# L2 And L1



## silverhawk (Sep 17, 2016)

Hey, folks;

I have an issue.  I have a Westinghouse 1/2HP A/C motor that I want to use to power my old SB Junior.  The motor has no power cord.  There is a cover where a cord would pass through the housing, and after removing that, I found the motor has two (four, actually) connectors.  One is unlabeled and connects to another tab called "L1".  The other two connectors are called "L2" and "2", respectively.  I'd like to know how to connect a power cord here, but the search on this forum won't let me search for "L1 L2" (not long enough).  I don't trust google, as different sources labeled L1 as hot and L2 as neutral, then L2 as hot and L1 as neutral.

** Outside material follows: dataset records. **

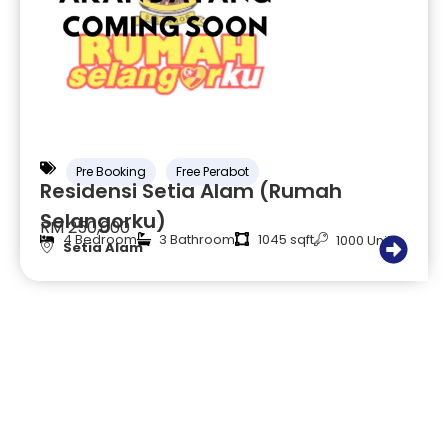
Pre Booking
Free Perabot
Residensi Setia Alam (Rumah
Selangorku)
RM 250,000
4 Bedroom
3 Bathroom
1045 sqft
1000 Unit
Setia Alam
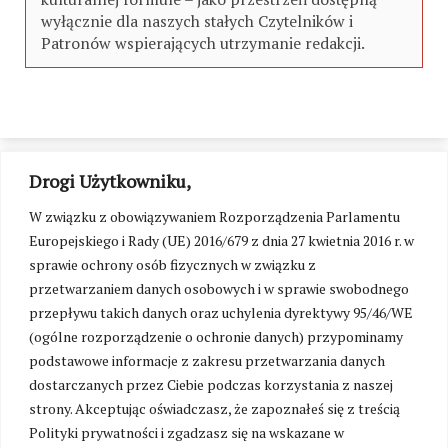
wyłącznie dla naszych stałych Czytelników i
Patronów wspierających utrzymanie redakcji.
Drogi Użytkowniku,
W związku z obowiązywaniem Rozporządzenia Parlamentu
Europejskiego i Rady (UE) 2016/679 z dnia 27 kwietnia 2016 r. w
sprawie ochrony osób fizycznych w związku z
przetwarzaniem danych osobowych i w sprawie swobodnego
przepływu takich danych oraz uchylenia dyrektywy 95/46/WE
(ogólne rozporządzenie o ochronie danych) przypominamy
podstawowe informacje z zakresu przetwarzania danych
dostarczanych przez Ciebie podczas korzystania z naszej
strony. Akceptując oświadczasz, że zapoznałeś się z treścią
Polityki prywatności i zgadzasz się na wskazane w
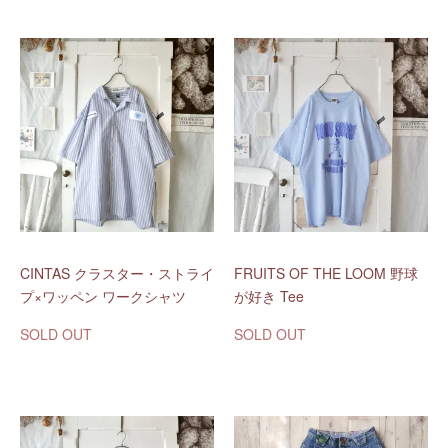
CINTAS クラスター・ストライ
FRUITS OF THE LOOM 野球
プ×ワッペン ワークシャツ
が好き Tee
SOLD OUT
SOLD OUT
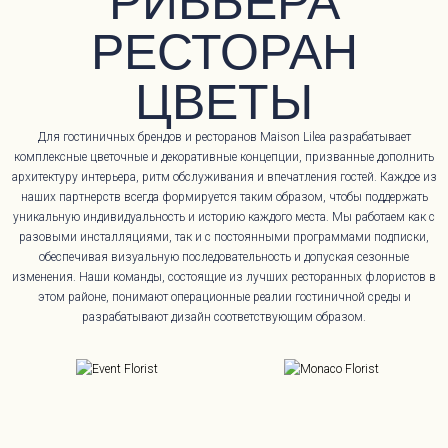
РИВЬЕРА
РЕСТОРАН
ЦВЕТЫ
Для гостиничных брендов и ресторанов Maison Lilea разрабатывает
комплексные цветочные и декоративные концепции, призванные дополнить
архитектуру интерьера, ритм обслуживания и впечатления гостей. Каждое из
наших партнерств всегда формируется таким образом, чтобы поддержать
уникальную индивидуальность и историю каждого места. Мы работаем как с
разовыми инсталляциями, так и с постоянными программами подписки,
обеспечивая визуальную последовательность и допуская сезонные
изменения. Наши команды, состоящие из лучших ресторанных флористов в
этом районе, понимают операционные реалии гостиничной среды и
разрабатывают дизайн соответствующим образом.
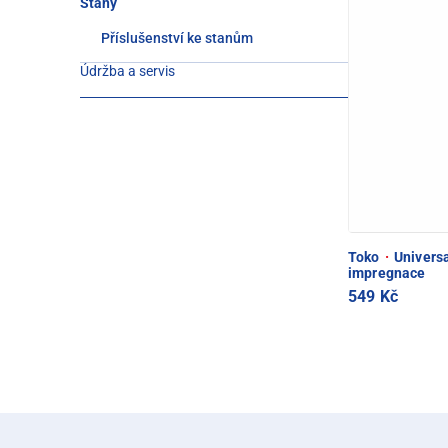
Stany
Příslušenství ke stanům
Údržba a servis
Toko
·
Universa
impregnace
549 Kč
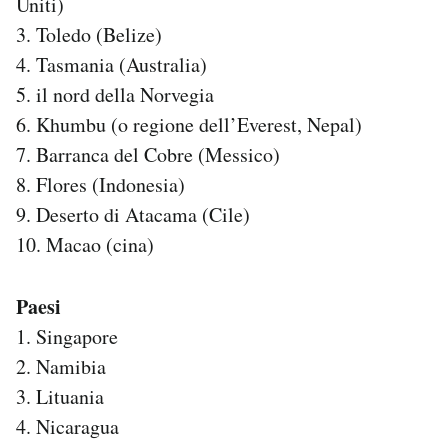
Uniti)
3. Toledo (Belize)
4. Tasmania (Australia)
5. il nord della Norvegia
6. Khumbu (o regione dell’Everest, Nepal)
7. Barranca del Cobre (Messico)
8. Flores (Indonesia)
9. Deserto di Atacama (Cile)
10. Macao (cina)
Paesi
1. Singapore
2. Namibia
3. Lituania
4. Nicaragua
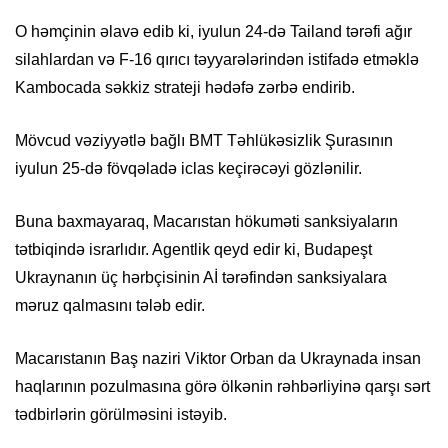
O həmçinin əlavə edib ki, iyulun 24-də Tailand tərəfi ağır
silahlardan və F-16 qırıcı təyyarələrindən istifadə etməklə
Kambocada səkkiz strateji hədəfə zərbə endirib.
Mövcud vəziyyətlə bağlı BMT Təhlükəsizlik Şurasının
iyulun 25-də fövqəladə iclas keçirəcəyi gözlənilir.
Buna baxmayaraq, Macarıstan hökuməti sanksiyaların
tətbiqində israrlıdır. Agentlik qeyd edir ki, Budapeşt
Ukraynanın üç hərbçisinin Aİ tərəfindən sanksiyalara
məruz qalmasını tələb edir.
Macarıstanın Baş naziri Viktor Orban da Ukraynada insan
haqlarının pozulmasına görə ölkənin rəhbərliyinə qarşı sərt
tədbirlərin görülməsini istəyib.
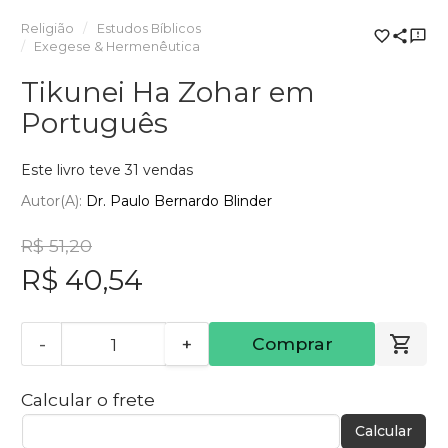
Religião
Estudos Bíblicos
Exegese & Hermenêutica
Tikunei Ha Zohar em
Português
Este livro teve 31 vendas
Autor(a):
Dr. Paulo Bernardo Blinder
R$ 51,20
R$ 40,54
-
+
Comprar
Calcular o frete
Calcular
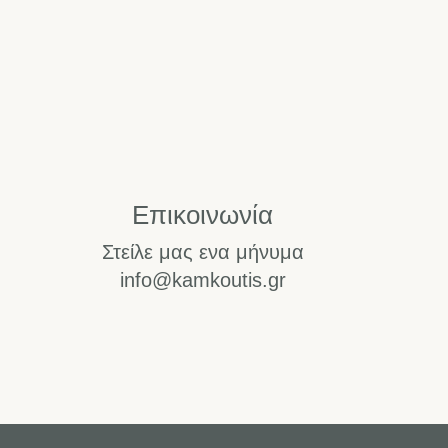
Επικοινωνία
Στείλε μας ενα μήνυμα
info@kamkoutis.gr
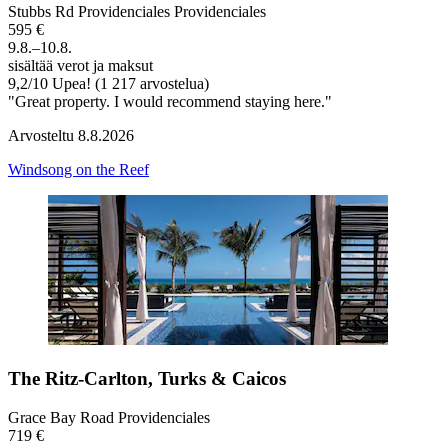
Stubbs Rd Providenciales Providenciales
595 €
9.8.–10.8.
sisältää verot ja maksut
9,2
/
10
Upea! (1 217 arvostelua)
"Great property. I would recommend staying here."
Arvosteltu 8.8.2026
Windsong on the Reef
The Ritz-Carlton, Turks & Caicos
Grace Bay Road Providenciales
719 €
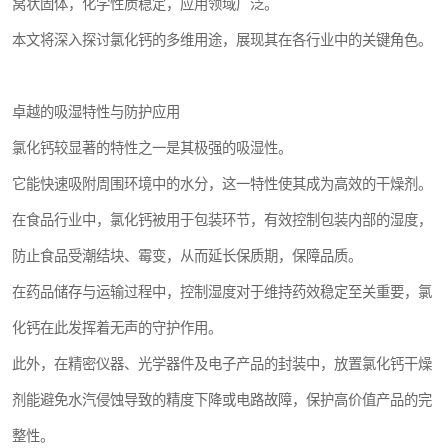
窝状固体，化学性质稳定，应用领域广泛。
本文将深入探讨氯化钙的多维用途，展现其在各行业中的关键角色。
卓越的吸湿特性与防护应用
氯化钙较显著的特性之一是其极强的吸湿性。
它能快速吸附周围环境中的水分，这一特性使其成为高效的干燥剂。
在食品行业中，氯化钙被用于包装环节，有效控制包装内部的湿度，
防止食品受潮结块、霉变，从而延长保质期，保障品质。
在药品储存与运输过程中，控制湿度对于维持药效稳定至关重要，氯
化钙在此发挥着无声的守护作用。
此外，在精密仪器、光学器件及电子产品的封装中，放置氯化钙干燥
剂能避免水汽侵蚀导致的精度下降或电路故障，保护高价值产品的完
整性。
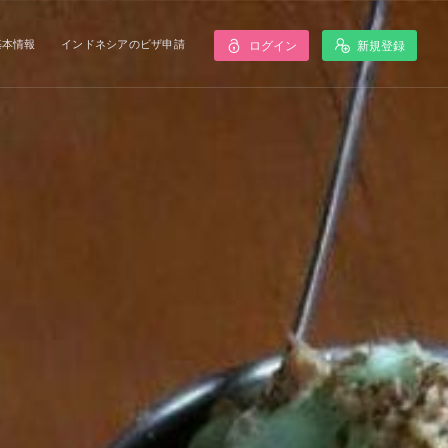
基本情報
インドネシアのビザ申請
ログイン
新規登録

Any advice as to what is what, and what to do with the grounding wire?

Joe


----------



## John Hasler (Sep 17, 2016)

silverhawk said:


> Hey, folks;
> 
> I have an issue.  I have a Westinghouse 1/2HP A/C motor that I want to use to power my old SB Junior.  The motor has no power cord.  There is a cover where a cord would pass through the housing, and after removing that, I found the motor has two (four, actually) connectors.  One is unlabeled and connects to another tab called "L1".  The other two connectors are called "L2" and "2", respectively.  I'd like to know how to connect a power cord here, but the search on this forum won't let me search for "L1 L2" (not long enough).  I don't trust google, as different sources labeled L1 as hot and L2 as neutral, then L2 as hot and L1 as neutral.
> 
> ...


If the motor has a dataplate post a photo of it.  In any case it makes no difference which of the two L terminals you connect to hot and which to neutral.   Connect ground to the motor frame.


----------



## silverhawk (Sep 18, 2016)

John Hasler said:


> If the motor has a dataplate post a photo of it.  In any case it makes no difference which of the two L terminals you connect to hot and which to neutral.   Connect ground to the motor frame.

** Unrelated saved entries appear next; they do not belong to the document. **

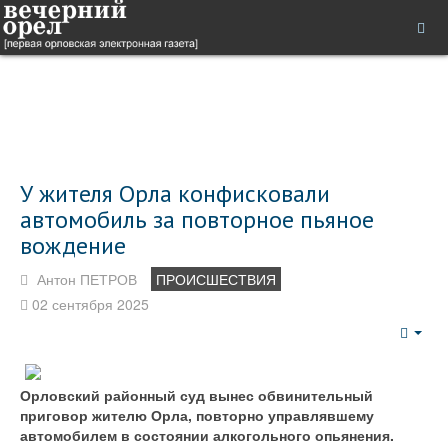
У жителя Орла конфисковали
автомобиль за повторное пьяное
вождение
Антон ПЕТРОВ
ПРОИСШЕСТВИЯ
02 сентября 2025
Emp
Орловский районный суд вынес обвинительный
приговор жителю Орла, повторно управлявшему
автомобилем в состоянии алкогольного опьянения.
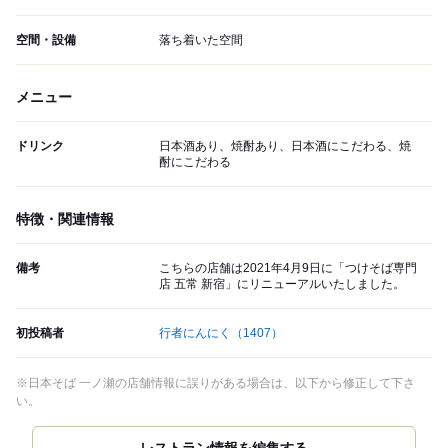
空間・設備
落ち着いた空間
メニュー
ドリンク
日本酒あり、焼酎あり、日本酒にこだわる、焼
酎にこだわる
特徴・関連情報
備考
こちらの店舗は2021年4月9日に「つけそば専門
店 五常 新宿」にリニューアルいたしました。
初投稿者
行者にんにく
（1407）
※日本そば 一ノ瀬の店舗情報に誤りがある場合は、以下から修正して下さ
い。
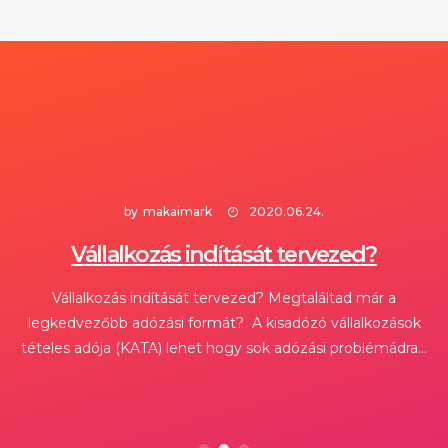
készítésről
adója
2020.06.24.
Testimonials
Slider
Footer
Separators
NEW
Simple 2
Digital
(KATA)...
Sidebar
2020.04.08.
Contact
Instagram
Dropcaps
Tiles
Full
2020.06.24.
HOT
Forms
Feed
Blog
Width
Sidebar
Columns
Minimal
Subscribe
Flickr
Home
About Us
Contact
Privacy Policy
Features
Forms
Feed
Counters
Minimal
HOT
Tiles
by
makaimark
2020.06.24.
Vállalkozás indítását tervezed?
Vállalkozás indítását tervezed? Megtaláltad már a
legkedvezőbb adózási formát? A kisadózó vállalkozások
tételes adója (KATA) lehet hogy sok adózási problémádra...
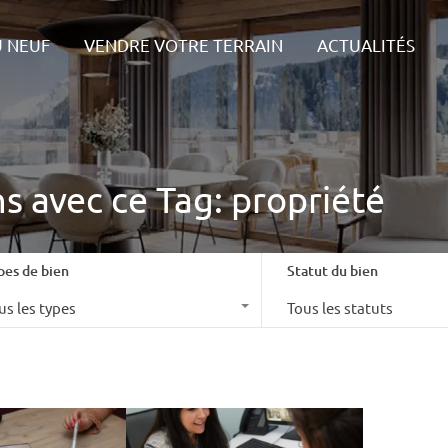
IONS
LES + DU NEUF
VENDRE VOTRE TERRAIN
ACTU
U NEUF
VENDRE VOTRE TERRAIN
ACTUALITÉS
ns avec ce Tag: propriété
pes de bien
Statut du bien
us les types
Tous les statuts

Thanks, John.  I do have a photo of the data plate, but wanted to grab one of the terminals, too.  You've helped me feel better about the differences of opinion out there.  Here's the plate, and then the connectors.







Thanks again, John!


----------



## Ulma Doctor (Sep 18, 2016)

since this is a single phase 115v motor, this is a slam dunk!
the 115v input connections will go onto the bare spade connectors in the motor
provide a ground leg, then
put the black input on L1
put the white neutral on L2 and throw some juice to it.
the motor is only going to spin one direction


----------



## jim18655 (Sep 18, 2016)

If you're using solid wire you could wrap the wire between the nuts. Terminals won't hold well on solid wire. Stranded wire would make use of the tab connectors. You might want to make some kind of a shield for that motor to keep dust and chips out since it's an open frame motor.


----------



## John Hasler (Sep 18, 2016)

jim18655 said:


> If you're using solid wire you could wrap the wire between the nuts. Terminals won't hold well on solid wire. Stranded wire would make use of the tab connectors. You might want to make some kind of a shield for that motor to keep dust and chips out since it's an open frame motor.

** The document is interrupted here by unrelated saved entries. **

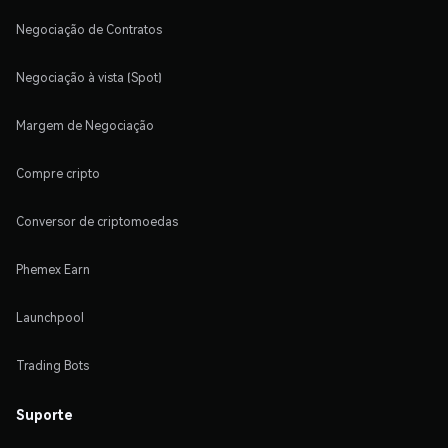
Negociação de Contratos
Negociação à vista (Spot)
Margem de Negociação
Compre cripto
Conversor de criptomoedas
Phemex Earn
Launchpool
Trading Bots
Suporte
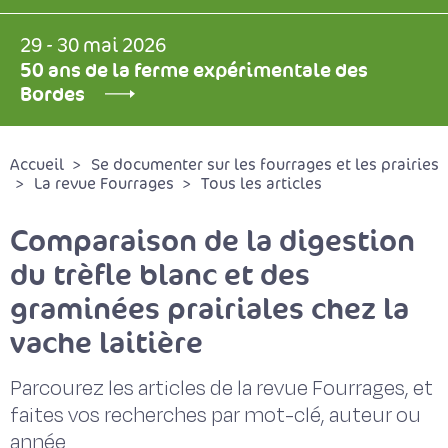
29 - 30 mai 2026
50 ans de la ferme expérimentale des
Bordes
Accueil
Se documenter sur les fourrages et les prairies
La revue Fourrages
Tous les articles
Comparaison de la digestion
du trèfle blanc et des
graminées prairiales chez la
vache laitière
Parcourez les articles de la revue Fourrages, et
faites vos recherches par mot-clé, auteur ou
année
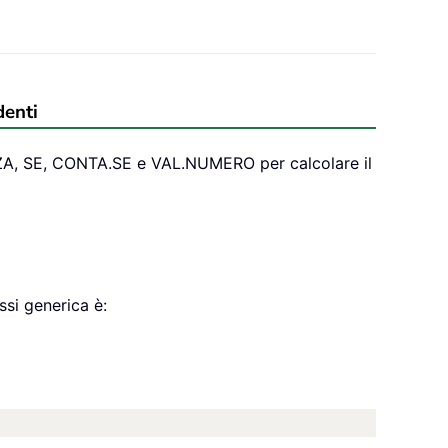
denti
NZA, SE, CONTA.SE e VAL.NUMERO per calcolare il
ssi generica è:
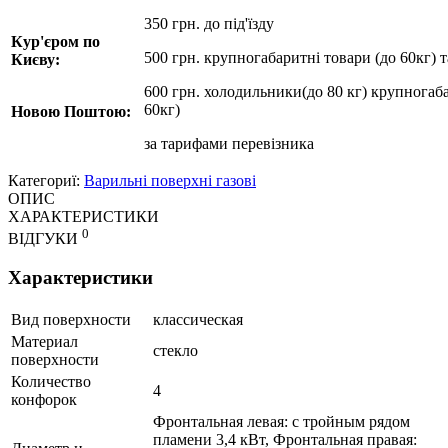
350 грн. до під'їзду
Кур'єром по
500 грн. крупногабаритні товари (до 60кг) 
Києву:
600 грн. холодильники(до 80 кг) крупногаба
60кг)
Новою Поштою:
за
тарифами перевізника
Категориї:
Варильні поверхні газові
ОПИС
ХАРАКТЕРИСТИКИ
0
ВІДГУКИ
Характеристики
Вид поверхности
классическая
Материал
стекло
поверхности
Количество
4
конфорок
Фронтальная левая: с тройным рядом
пламени 3,4 кВт, Фронтальная правая:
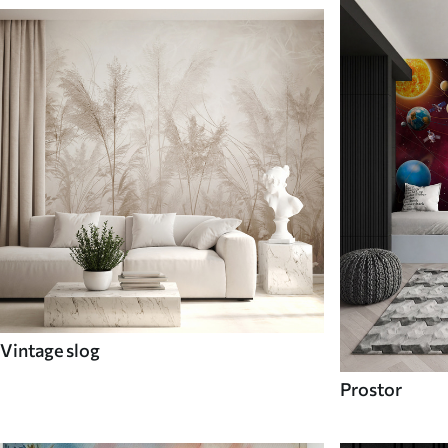
Vintage slog
Prostor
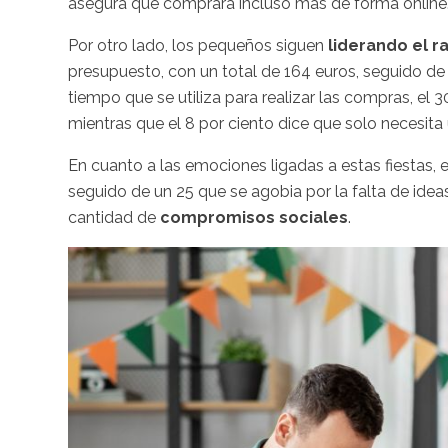
asegura que comprará incluso más de forma online
Por otro lado, los pequeños siguen
liderando el r
presupuesto, con un total de 164 euros, seguido de 
tiempo que se utiliza para realizar las compras, el 3
mientras que el 8 por ciento dice que solo necesita
En cuanto a las emociones ligadas a estas fiestas, el
seguido de un 25 que se agobia por la falta de ide
cantidad de
compromisos sociales
.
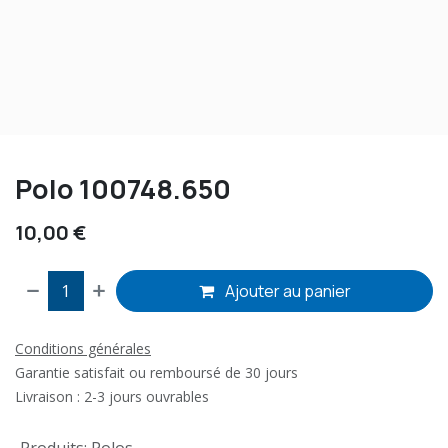
Polo 100748.650
10,00
€
Ajouter au panier
Conditions générales
Garantie satisfait ou remboursé de 30 jours
Livraison : 2-3 jours ouvrables
Produits
:
Polos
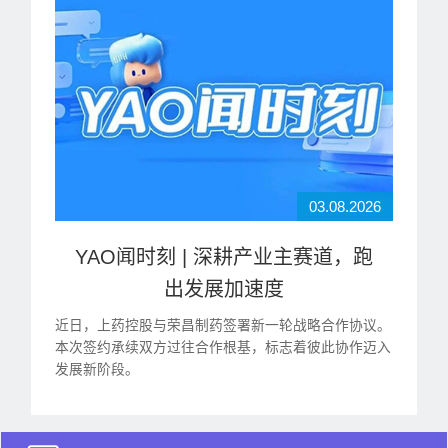
03.08.2026
YAO闻时刻 | 深耕产业主赛道，跑
出发展加速度
近日，上药控股与荣昌制药签署新一轮战略合作协议。
本次签约承续双方过往合作根基，标志着彼此协作迈入
发展新阶段。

Better not to use solid wire, though.


----------



## silverhawk (Sep 18, 2016)

All good points.  I have a gremlin or two to sort out in the miles of wiring for an old car, but I would definitely stick with the stranded wire in a case like this.  I already have a power cord and attached female spade connectors, we'll hook it up tomorrow and see how well it wants to turn.  Thanks, all!


----------



## silverhawk (Sep 19, 2016)

Wow.  That motor was taken care of by someone.  The guy I picked it up from said it came from an older gentleman's wood shop, so I am definitely inclined to believe him - it spun right up, and was so quiet, I couldn't tell it was running until I brushed the shaft and pulley.  It's very well balanced, and those bearings are in phenomenal shape!  Woohoo!  Now for a pulley to finish the countershaft, and I'm ready to fire the ol' lathe up!


----------